Authentic Polish Pierogi

  • 2 large eggs
  • 1/4 c.  water
  • 1/2 t, salt
  • 2 c. all-purpose flour
  • 1 large egg
  • 1 t. salt
  • 1/2 t. sugar
  • Dash pepper
  • 1 carton (15-6 ozs.) soft farmer cheese or whole-milk ricotta cheese
  • 1-4 T. butter, divided
  • Sour cream, optional
  1. In a large bowl, whisk eggs, water and salt until blended; gradually stir in flour. Transfer to a lightly floured surface; knead 10-12 times, forming a firm dough. Cover with plastic wrap and let rest 10 minutes.
  2. For filling, in a small bowl, whisk egg, salt, sugar and pepper. Stir in cheese.
  3. Divide dough into 4 portions. On a lightly floured surface, roll each portion to 1/8-in. thickness; cut with a floured 4-in. round cookie cutter. Place 1 tablespoon filling in center of each circle.

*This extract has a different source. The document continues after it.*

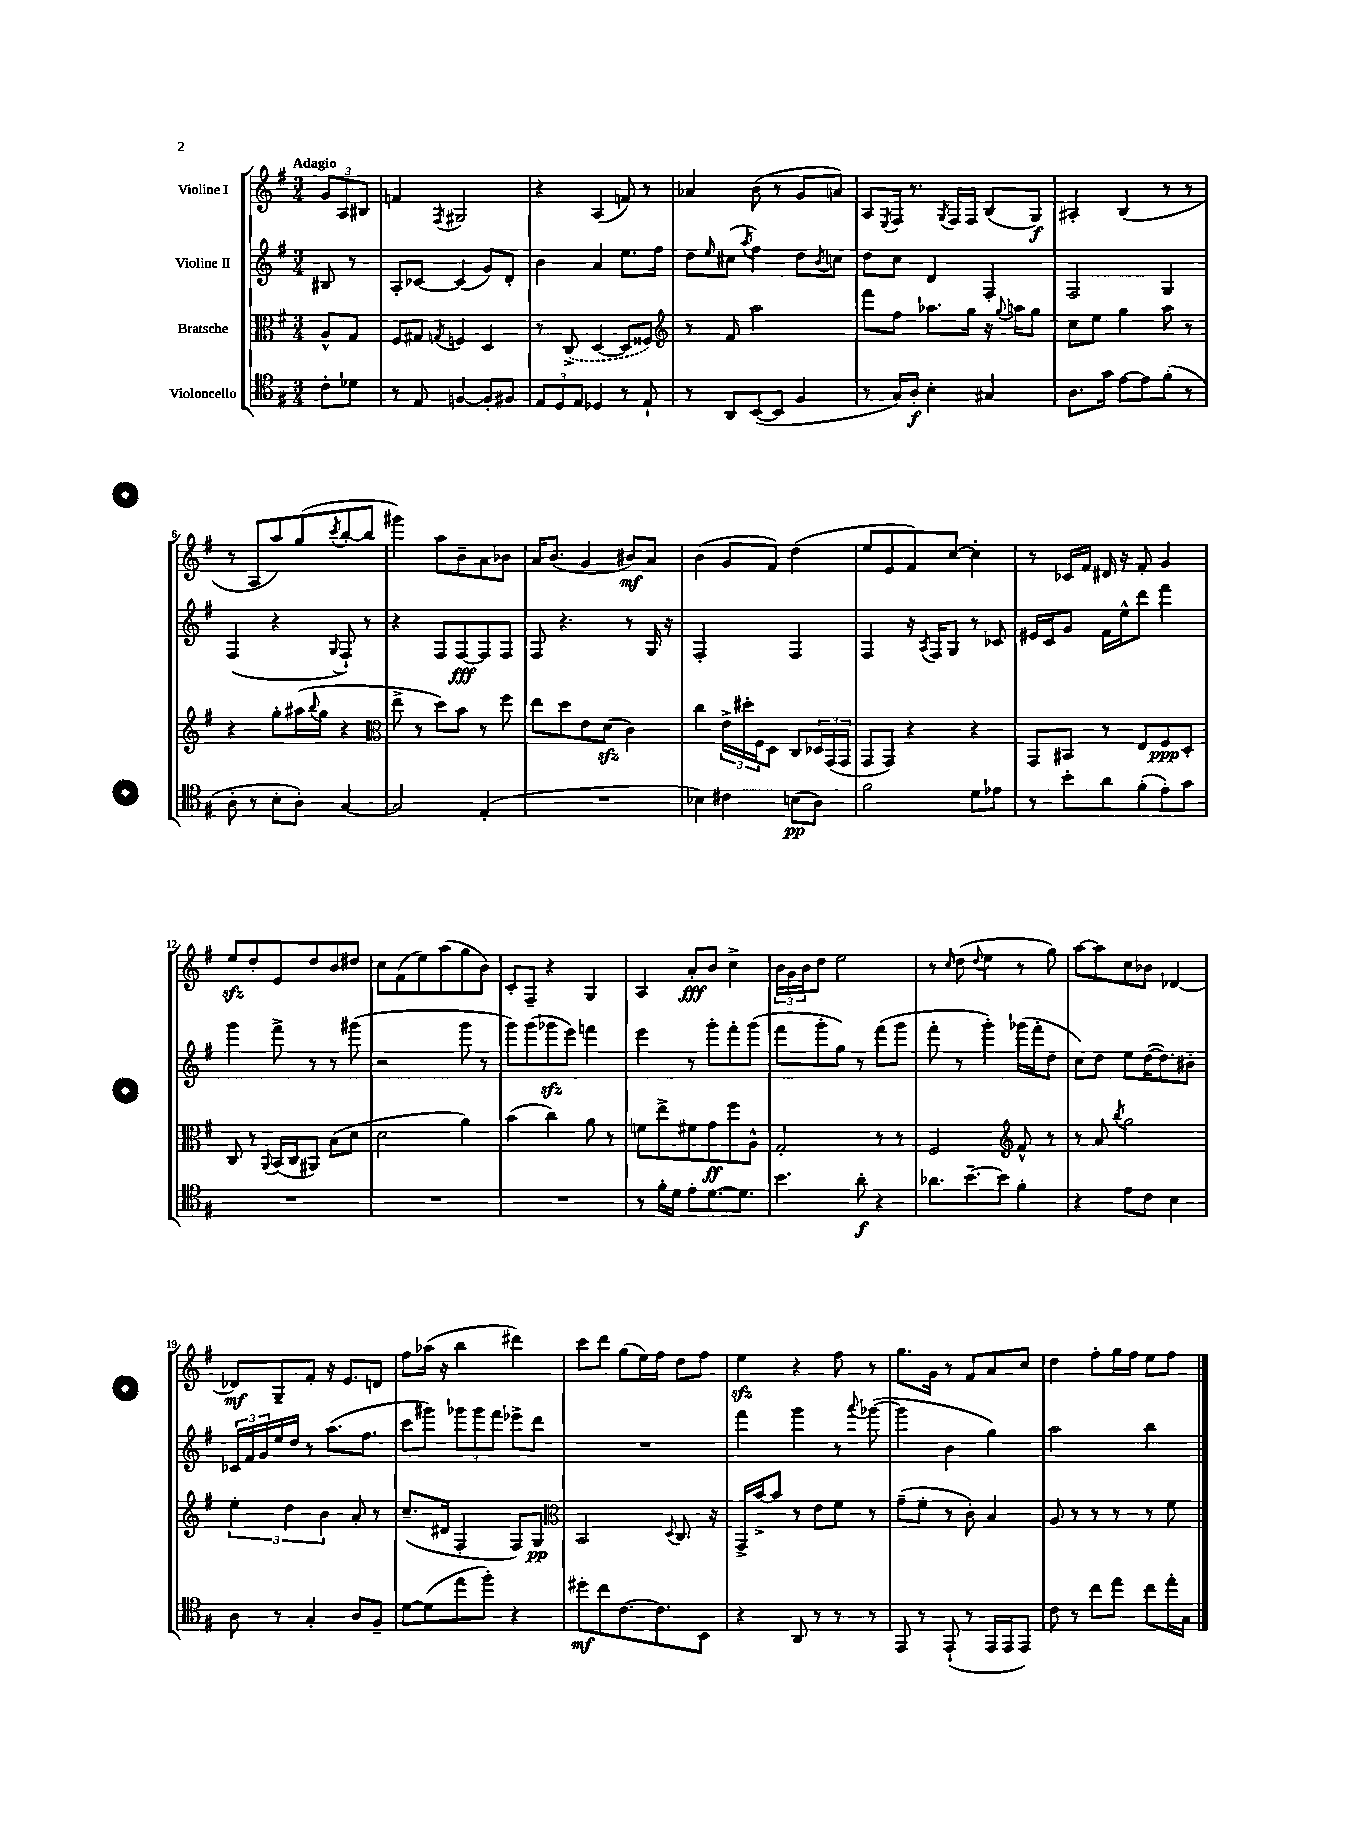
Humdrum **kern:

Moisten edges with water; fold in half and press edges to seal. Repeat with remaining dough and filling.
  4. In a 6-qt. stockpot, bring water to a boil. Add pierogi in batches; reduce heat to a gentle simmer. Cook until pierogi float to the top and are tender, 2-3 minutes. Remove with a slotted spoon.
  5. In a large skillet, heat 1 tablespoon butter over medium-high heat. Add pierogi in batches; cook until golden brown, 1-3 minutes on each side, adding additional butter as necessary. If desired, serve with sour cream.

Did you know?

The Pittsburgh Pirates hold a pierogi race at every home game. Six pierogi costume-wearing runners (Potato Pete, Jalapeño Hannah, Cheese Chester, Sauerkraut Saul, Oliver Onion and Bacon Burt) race to the finish line between innings.

Whiting, Indiana celebrates an annual Pierogi Fest each July.

Glendon, Alberta, Canada, is home to a 6000-pound pierogi standing 25 feet tall and is made of sturdy fiberglass and steel. Piercing the giant pierogi, built-in 1991, is an equally giant fork.